After dropping the pictures, give again exactly the lines of the data from its first line through the line with "X0063559Y0023715D02*", which is included as well.

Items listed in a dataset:
•••••

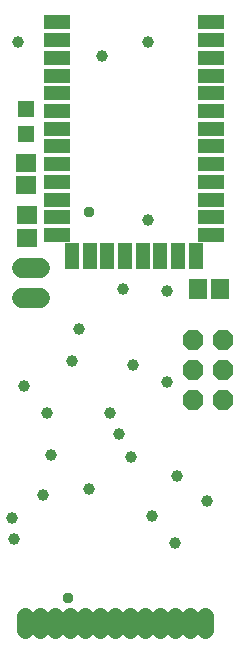
<source format=gbs>
G75*
%MOIN*%
%OFA0B0*%
%FSLAX25Y25*%
%IPPOS*%
%LPD*%
%AMOC8*
5,1,8,0,0,1.08239X$1,22.5*
%
%ADD10OC8,0.06800*%
%ADD11C,0.05556*%
%ADD12C,0.06800*%
%ADD13R,0.08674X0.04737*%
%ADD14R,0.04737X0.08674*%
%ADD15R,0.05918X0.06706*%
%ADD16R,0.06706X0.05918*%
%ADD17R,0.05524X0.05524*%
%ADD18C,0.03700*%
%ADD19C,0.03900*%
D10*
X0084350Y0100406D03*
X0084350Y0110406D03*
X0084350Y0120406D03*
X0094350Y0120406D03*
X0094350Y0110406D03*
X0094350Y0100406D03*
D11*
X0088559Y0028471D02*
X0088559Y0023715D01*
X0083559Y0023715D02*
X0083559Y0028471D01*
X0078559Y0028471D02*
X0078559Y0023715D01*
X0073559Y0023715D02*
X0073559Y0028471D01*
X0068559Y0028471D02*
X0068559Y0023715D01*
X0063559Y0023715D02*
X0063559Y0028471D01*
X0058559Y0028471D02*
X0058559Y0023715D01*
X0053559Y0023715D02*
X0053559Y0028471D01*
X0048559Y0028471D02*
X0048559Y0023715D01*
X0043559Y0023715D02*
X0043559Y0028471D01*
X0038559Y0028471D02*
X0038559Y0023715D01*
X0033559Y0023715D02*
X0033559Y0028471D01*
X0028559Y0028471D02*
X0028559Y0023715D01*
D12*
X0027439Y0134479D02*
X0033439Y0134479D01*
X0033439Y0144479D02*
X0027439Y0144479D01*
D13*
X0039042Y0155391D03*
X0039042Y0161297D03*
X0039042Y0167202D03*
X0039042Y0173108D03*
X0039042Y0179013D03*
X0039042Y0184919D03*
X0039042Y0190824D03*
X0039042Y0196730D03*
X0039042Y0202635D03*
X0039042Y0208541D03*
X0039042Y0214446D03*
X0039042Y0220352D03*
X0039042Y0226257D03*
X0090448Y0226257D03*
X0090448Y0220352D03*
X0090448Y0214446D03*
X0090448Y0208541D03*
X0090448Y0202635D03*
X0090448Y0196730D03*
X0090448Y0190824D03*
X0090448Y0184919D03*
X0090448Y0179013D03*
X0090448Y0173108D03*
X0090448Y0167202D03*
X0090448Y0161297D03*
X0090448Y0155391D03*
D14*
X0085448Y0148344D03*
X0079542Y0148344D03*
X0073637Y0148344D03*
X0067731Y0148344D03*
X0061826Y0148344D03*
X0055920Y0148344D03*
X0050015Y0148344D03*
X0044161Y0148344D03*
D15*
X0086054Y0137365D03*
X0093535Y0137365D03*
D16*
X0028979Y0154540D03*
X0028979Y0162020D03*
X0028909Y0172040D03*
X0028909Y0179520D03*
D17*
X0028894Y0189146D03*
X0028894Y0197414D03*
D18*
X0049894Y0163080D03*
X0042794Y0034380D03*
D19*
X0024694Y0053980D03*
X0023994Y0060980D03*
X0034494Y0068680D03*
X0037294Y0081980D03*
X0035894Y0095980D03*
X0028194Y0105080D03*
X0044294Y0113480D03*
X0046394Y0123980D03*
X0056894Y0095980D03*
X0059694Y0088980D03*
X0063894Y0081280D03*
X0070894Y0061680D03*
X0078594Y0052580D03*
X0089094Y0066580D03*
X0079294Y0074980D03*
X0075794Y0106480D03*
X0064594Y0112080D03*
X0061094Y0137280D03*
X0069494Y0160380D03*
X0075794Y0136580D03*
X0049894Y0070780D03*
X0054094Y0214980D03*
X0069494Y0219880D03*
X0026094Y0219880D03*
M02*

</source>
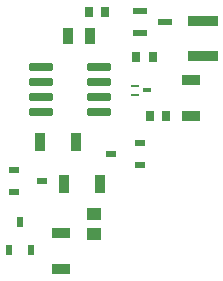
<source format=gbr>
%TF.GenerationSoftware,KiCad,Pcbnew,8.0.8*%
%TF.CreationDate,2025-02-16T23:43:51-05:00*%
%TF.ProjectId,Precharge Module V2.1,50726563-6861-4726-9765-204d6f64756c,rev?*%
%TF.SameCoordinates,Original*%
%TF.FileFunction,Paste,Top*%
%TF.FilePolarity,Positive*%
%FSLAX46Y46*%
G04 Gerber Fmt 4.6, Leading zero omitted, Abs format (unit mm)*
G04 Created by KiCad (PCBNEW 8.0.8) date 2025-02-16 23:43:51*
%MOMM*%
%LPD*%
G01*
G04 APERTURE LIST*
G04 Aperture macros list*
%AMRoundRect*
0 Rectangle with rounded corners*
0 $1 Rounding radius*
0 $2 $3 $4 $5 $6 $7 $8 $9 X,Y pos of 4 corners*
0 Add a 4 corners polygon primitive as box body*
4,1,4,$2,$3,$4,$5,$6,$7,$8,$9,$2,$3,0*
0 Add four circle primitives for the rounded corners*
1,1,$1+$1,$2,$3*
1,1,$1+$1,$4,$5*
1,1,$1+$1,$6,$7*
1,1,$1+$1,$8,$9*
0 Add four rect primitives between the rounded corners*
20,1,$1+$1,$2,$3,$4,$5,0*
20,1,$1+$1,$4,$5,$6,$7,0*
20,1,$1+$1,$6,$7,$8,$9,0*
20,1,$1+$1,$8,$9,$2,$3,0*%
G04 Aperture macros list end*
%ADD10R,1.600200X0.863600*%
%ADD11R,0.660400X0.279400*%
%ADD12R,0.660400X0.381000*%
%ADD13R,0.558800X0.863600*%
%ADD14R,1.219200X0.558800*%
%ADD15R,0.711200X0.939800*%
%ADD16R,2.500000X0.955600*%
%ADD17R,0.863600X0.558800*%
%ADD18R,1.193800X1.016000*%
%ADD19R,0.855600X1.600000*%
%ADD20RoundRect,0.075000X-0.910000X-0.225000X0.910000X-0.225000X0.910000X0.225000X-0.910000X0.225000X0*%
%ADD21R,0.812800X1.346200*%
G04 APERTURE END LIST*
D10*
%TO.C,D3*%
X55750000Y-49202000D03*
X55750000Y-52250000D03*
%TD*%
D11*
%TO.C,Q4*%
X62000000Y-36699900D03*
X62000000Y-37500000D03*
D12*
X62990600Y-37099950D03*
%TD*%
D13*
%TO.C,Q2*%
X51297500Y-50637600D03*
X53202500Y-50637600D03*
X52250000Y-48250000D03*
%TD*%
D14*
%TO.C,Q1*%
X62433200Y-30369000D03*
X62433200Y-32274000D03*
X64566800Y-31321500D03*
%TD*%
D15*
%TO.C,R3*%
X64647000Y-39250000D03*
X63250000Y-39250000D03*
%TD*%
D16*
%TO.C,C3*%
X67750000Y-34227801D03*
X67750000Y-31272199D03*
%TD*%
D17*
%TO.C,Q5*%
X62387600Y-43452500D03*
X62387600Y-41547500D03*
X60000000Y-42500000D03*
%TD*%
D10*
%TO.C,D2*%
X66750000Y-39274000D03*
X66750000Y-36226000D03*
%TD*%
D18*
%TO.C,R9*%
X58500000Y-47548200D03*
X58500000Y-49250000D03*
%TD*%
D19*
%TO.C,C1*%
X53972199Y-41500000D03*
X57027801Y-41500000D03*
%TD*%
%TO.C,C2*%
X59027801Y-45000000D03*
X55972199Y-45000000D03*
%TD*%
D15*
%TO.C,R5*%
X58103000Y-30500000D03*
X59500000Y-30500000D03*
%TD*%
%TO.C,R4*%
X62103000Y-34250000D03*
X63500000Y-34250000D03*
%TD*%
D20*
%TO.C,U1*%
X54030000Y-35095000D03*
X54030000Y-36365000D03*
X54030000Y-37635000D03*
X54030000Y-38905000D03*
X58970000Y-38905000D03*
X58970000Y-37635000D03*
X58970000Y-36365000D03*
X58970000Y-35095000D03*
%TD*%
D21*
%TO.C,R1*%
X56348300Y-32500000D03*
X58151700Y-32500000D03*
%TD*%
D17*
%TO.C,Q3*%
X51750000Y-43845000D03*
X51750000Y-45750000D03*
X54137600Y-44797500D03*
%TD*%
M02*

</source>
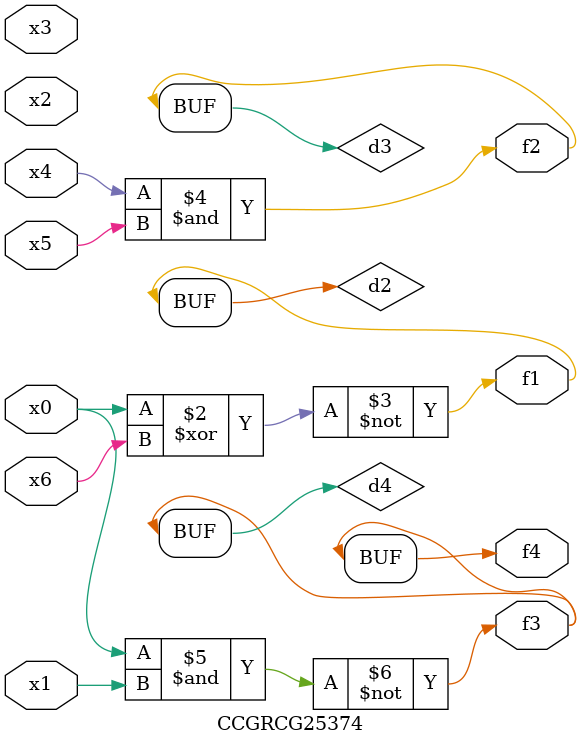
<source format=v>
module CCGRCG25374(
	input x0, x1, x2, x3, x4, x5, x6,
	output f1, f2, f3, f4
);

	wire d1, d2, d3, d4;

	nor (d1, x0);
	xnor (d2, x0, x6);
	and (d3, x4, x5);
	nand (d4, x0, x1);
	assign f1 = d2;
	assign f2 = d3;
	assign f3 = d4;
	assign f4 = d4;
endmodule

</source>
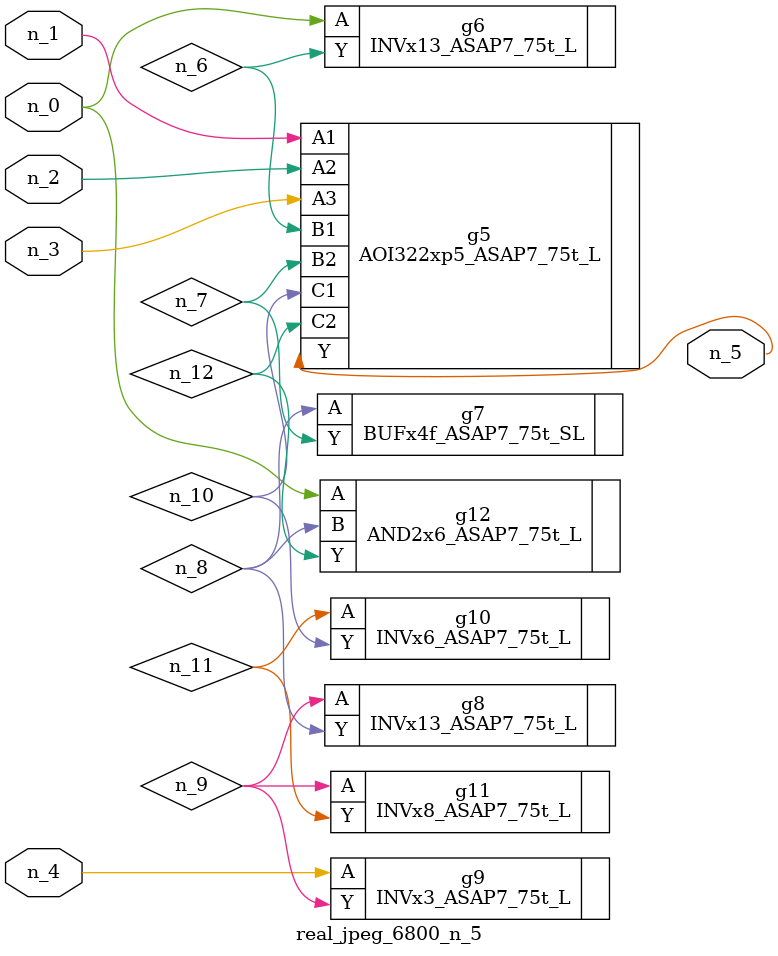
<source format=v>
module real_jpeg_6800_n_5 (n_4, n_0, n_1, n_2, n_3, n_5);

input n_4;
input n_0;
input n_1;
input n_2;
input n_3;

output n_5;

wire n_12;
wire n_8;
wire n_11;
wire n_6;
wire n_7;
wire n_10;
wire n_9;

INVx13_ASAP7_75t_L g6 ( 
.A(n_0),
.Y(n_6)
);

AND2x6_ASAP7_75t_L g12 ( 
.A(n_0),
.B(n_8),
.Y(n_12)
);

AOI322xp5_ASAP7_75t_L g5 ( 
.A1(n_1),
.A2(n_2),
.A3(n_3),
.B1(n_6),
.B2(n_7),
.C1(n_10),
.C2(n_12),
.Y(n_5)
);

INVx3_ASAP7_75t_L g9 ( 
.A(n_4),
.Y(n_9)
);

BUFx4f_ASAP7_75t_SL g7 ( 
.A(n_8),
.Y(n_7)
);

INVx13_ASAP7_75t_L g8 ( 
.A(n_9),
.Y(n_8)
);

INVx8_ASAP7_75t_L g11 ( 
.A(n_9),
.Y(n_11)
);

INVx6_ASAP7_75t_L g10 ( 
.A(n_11),
.Y(n_10)
);


endmodule
</source>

•••••

_Response area:_
<source format=gbs>
G75*
%MOIN*%
%OFA0B0*%
%FSLAX25Y25*%
%IPPOS*%
%LPD*%
%AMOC8*
5,1,8,0,0,1.08239X$1,22.5*
%
%ADD10OC8,0.06800*%
%ADD11C,0.05556*%
%ADD12C,0.06800*%
%ADD13R,0.08674X0.04737*%
%ADD14R,0.04737X0.08674*%
%ADD15R,0.05918X0.06706*%
%ADD16R,0.06706X0.05918*%
%ADD17R,0.05524X0.05524*%
%ADD18C,0.03700*%
%ADD19C,0.03900*%
D10*
X0084350Y0100406D03*
X0084350Y0110406D03*
X0084350Y0120406D03*
X0094350Y0120406D03*
X0094350Y0110406D03*
X0094350Y0100406D03*
D11*
X0088559Y0028471D02*
X0088559Y0023715D01*
X0083559Y0023715D02*
X0083559Y0028471D01*
X0078559Y0028471D02*
X0078559Y0023715D01*
X0073559Y0023715D02*
X0073559Y0028471D01*
X0068559Y0028471D02*
X0068559Y0023715D01*
X0063559Y0023715D02*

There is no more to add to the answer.